You must be voting for Ayn Rand.

Zog said...

"Here is what I have been pointing out, for as long as I have had this blog, and for decades before: Evangelical Christianity, at least as it exists in the United States, is a phony religion." - Green Eagle

One quibble. As Fred Clark at Slacktivist has pointed out, this phenomenon is linked to white evangelicalism, and he often uses the qualifier of "white" when discussing it.

Here's the result for Google searches for "white evangelical" at Slacktivist.

He doesn't deal with black evangelicalism very much, but he did link to this article by Lisa Sharon Harper. I'll just quote a key excerpt:

White evangelicals generally do not experience such systemic oppression. According to Emerson and Smith, most white evangelicals don’t prioritize or even see the thousands of references in the Hebrew Scriptures and and New Testament about structural and systemic injustice.

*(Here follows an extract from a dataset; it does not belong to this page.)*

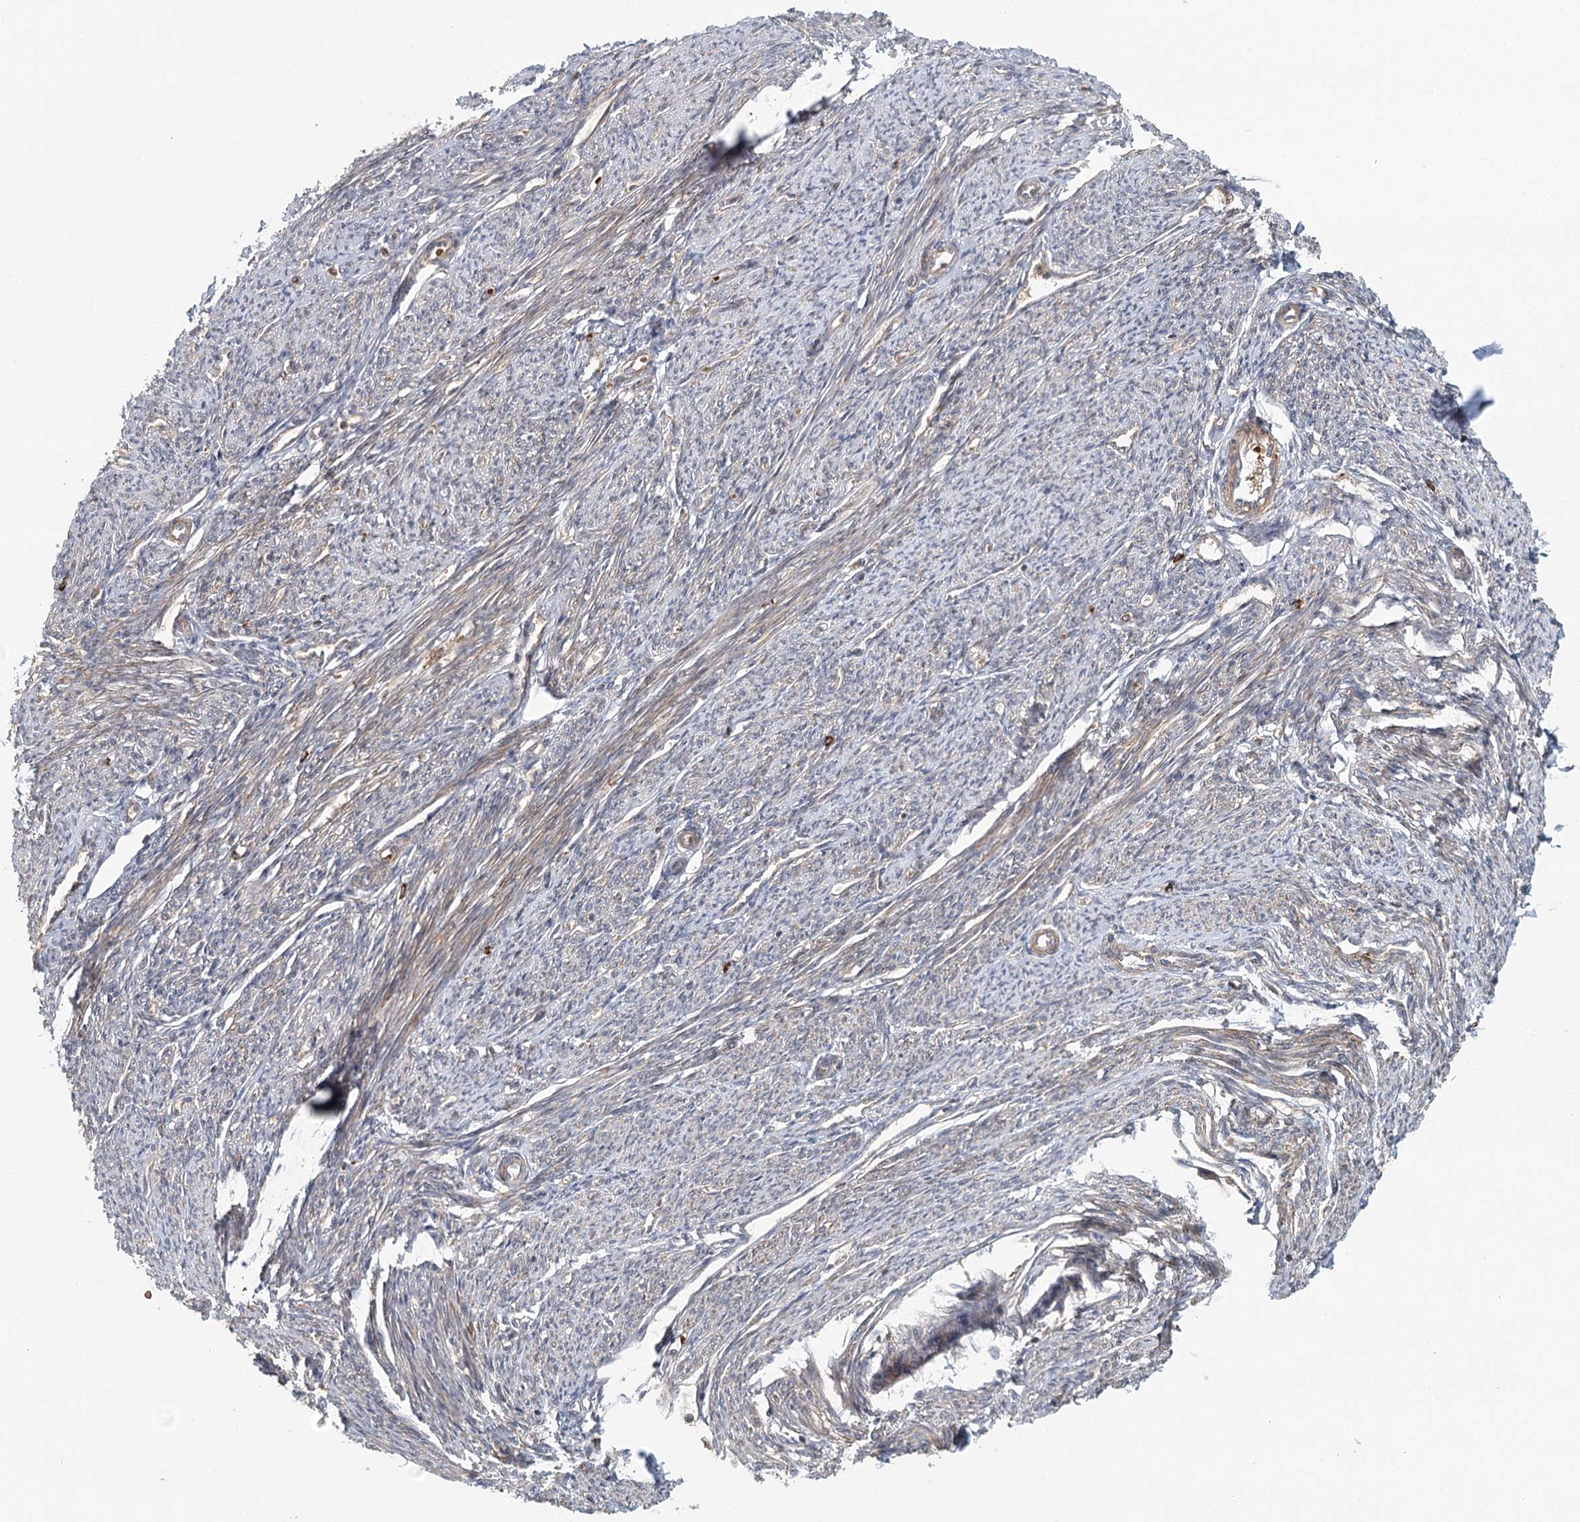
{"staining": {"intensity": "moderate", "quantity": "25%-75%", "location": "cytoplasmic/membranous"}, "tissue": "smooth muscle", "cell_type": "Smooth muscle cells", "image_type": "normal", "snomed": [{"axis": "morphology", "description": "Normal tissue, NOS"}, {"axis": "topography", "description": "Smooth muscle"}, {"axis": "topography", "description": "Uterus"}], "caption": "Immunohistochemical staining of unremarkable smooth muscle displays moderate cytoplasmic/membranous protein positivity in about 25%-75% of smooth muscle cells. The protein is stained brown, and the nuclei are stained in blue (DAB (3,3'-diaminobenzidine) IHC with brightfield microscopy, high magnification).", "gene": "ENSG00000273217", "patient": {"sex": "female", "age": 59}}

Accordingly, the Gospel — and by extension their evangelism — is about only one thing: Personal salvation through faith in Jesus Christ, who died for their sins, and a personal relationship with him.

Black evangelicals also have personal faith that Jesus’ death paid for their sins, but their Gospel doesn’t end with personal (and individual) salvation. For Dr. King and Sojourner Truth and Fannie Lou Hamer and the Rev. John Perkins and Nelson Mandela and for hundreds of thousands of Black Christians around the world and for me, the good news of the Gospel is that Jesus’ life, death, and resurrection were for the redemption of both individual souls and the redemption of whole societies.


It's a common oversight that many of us make. Since this is a society where "whiteness" is considered the norm, our analysis of evangelicalism tends to focus on white evangelicals, and I applaud Fred Clark for putting the necessary modifier of "white" into these discussions.

Green Eagle said...

Well, I suspect you are making a very good point there, Zog. My long term (back to the sixties) following of fundamentalist Christianity has been virtually entirely related to my interest in right wing political movements, which means that I have paid attention almost entirely to white Christians, with the exception of a couple of figures like the great tent revivalist A. A. Allen. As a result, I can't speak about black religion with any real knowledge. That's the only reason I said that I suspect what you are saying is true- I just don't know enough about religion among black Americans to make any sort of pronouncements.